I am not a morning person and I don’t drink coffee, but I do my best to be cheery. I am an optimist after all and each day is a fresh start full of potential. Most days I look forward to hearing my little dude shout for me from his room to start the day. Some days however, he should stay in bed or I should or maybe I just really need to drink coffee.

I’ve read some and heard some about thinking of yourself and your life as a bucket. Paying attention to what fills your bucket and to what empties it is helpful in making choices about how to spend your time and resources. Since learning this bucket idea I’ve made lists of what fills my bucket and what empties it. Attempting to be intentional about making time for things that fill it and saying no to the things that empty it when possible. A simple idea that has helped me to make more thoughtful choices.

So I’m a bucket. But some days I feel more like a colander. Yeah, I know that sounds strange. Allow me to explain. I want to be full of all kinds of goodness, but there are days…days when I develop holes. And I wish it was just the bad stuff than drained out, but it is the good stuff too.

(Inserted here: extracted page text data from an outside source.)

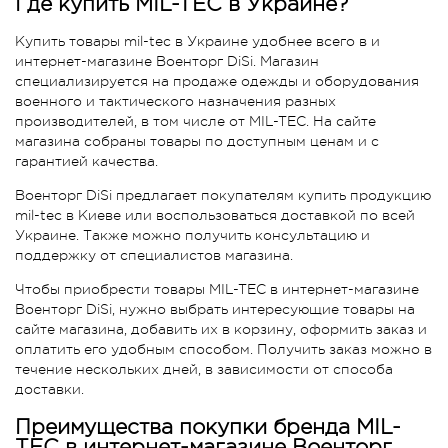
Где купить MIL-TEC в Украине?
Купить товары mil-tec в Украине удобнее всего в и
интернет-магазине Военторг DiSi. Магазин
специализируется на продаже одежды и оборудования
военного и тактического назначения разных
производителей, в том числе от MIL-TEC. На сайте
магазина собраны товары по доступным ценам и с
гарантией качества.
Военторг DiSi предлагает покупателям купить продукцию
mil-tec в Киеве или воспользоваться доставкой по всей
Украине. Также можно получить консультацию и
поддержку от специалистов магазина.
Чтобы приобрести товары MIL-TEC в интернет-магазине
Военторг DiSi, нужно выбрать интересующие товары на
сайте магазина, добавить их в корзину, оформить заказ и
оплатить его удобным способом. Получить заказ можно в
течение нескольких дней, в зависимости от способа
доставки.
Преимущества покупки бренда MIL-
TEC в интернет-магазине Военторг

My boy is typically pretty easy going, but there are times when he has a knack for making holes. Perhaps it is not enough sleep, hunger, waking up on the wrong side of the bed, or just a bad day – regardless, some days he complains as easily as he breathes. I try real hard not to complain. People who habitually complain drive me nuts. If you aren’t offering a solution or making a choice to change your situation for the better then I’m not interested in hearing you gripe. Unfortunately, every so often, my sweet little one is like a power drill poking holes in my bucket.

Poke, poke, poke.

On the latest of these days it went like this: he woke up asking for me, I smiled. He came into our room. Nice. Then he started complaining about how MY pillow felt. Here we go I thought to myself. He proceeded to complain about his breakfast choices, the clothes he had to put on, the color of his socks, the way his toothpaste tasted, the temperature of his milk, that we didn’t have time to play outside before the bus came – it went on and on. Nothing was right. I let the first couple slide by, knowing that it wasn’t worth conversing – logic held no power to turn the tide. But somewhere in between me not properly buttering the toast and trying to explain that he really did have to go to school, I lost it. I sprang leaks.

colander

Drip, drip, drip.

There went my good stuff. All the positivity, laughter, words of encouragement, and grace dripped out of me until I felt empty. I pleaded with him to stop the complaints. I told him that I wanted each day to be filled with gratitude. I told him that despite the fact that the day in front of me was filled with things I had to do and none of them were things I wanted to do, I was going to have a good day anyway. I told him I wanted him to leave the house happy. I urged him to try seeing the best in situations and in people.  I told him

“I don’t have enough positive in me for the both of us.”

I explained that when he complains about every little thing, it sucks all the good stuff right out of me. I shed a couple tears and told him I was done talking to him for the morning unless he changed his attitude.

We weren’t chatty, but we managed to part at the bus stop with hugs and smiles. I made a conscious decision to not let the yucky start to the day set the course for the remainder. I spent the rest of the day deliberately seeking out things to patch those holes. Not really seeking so much as noticing. When I came home from working and saw my husband helping our now much happier boy find the proper pages in his music book at the piano it patched many holes. Such a simple thing, but I felt full again. The sweet conversation I struck up with a stranger while waiting for take-out patched a few more holes. Sometimes that’s all it takes.

There are times when we are prone to spring leaks. Learning to appreciate the minuscule things that patch those holes can make all the difference. Let’s be quick to offer a kind word, a friendly gesture, or a smile. It could be just the patch someone needs.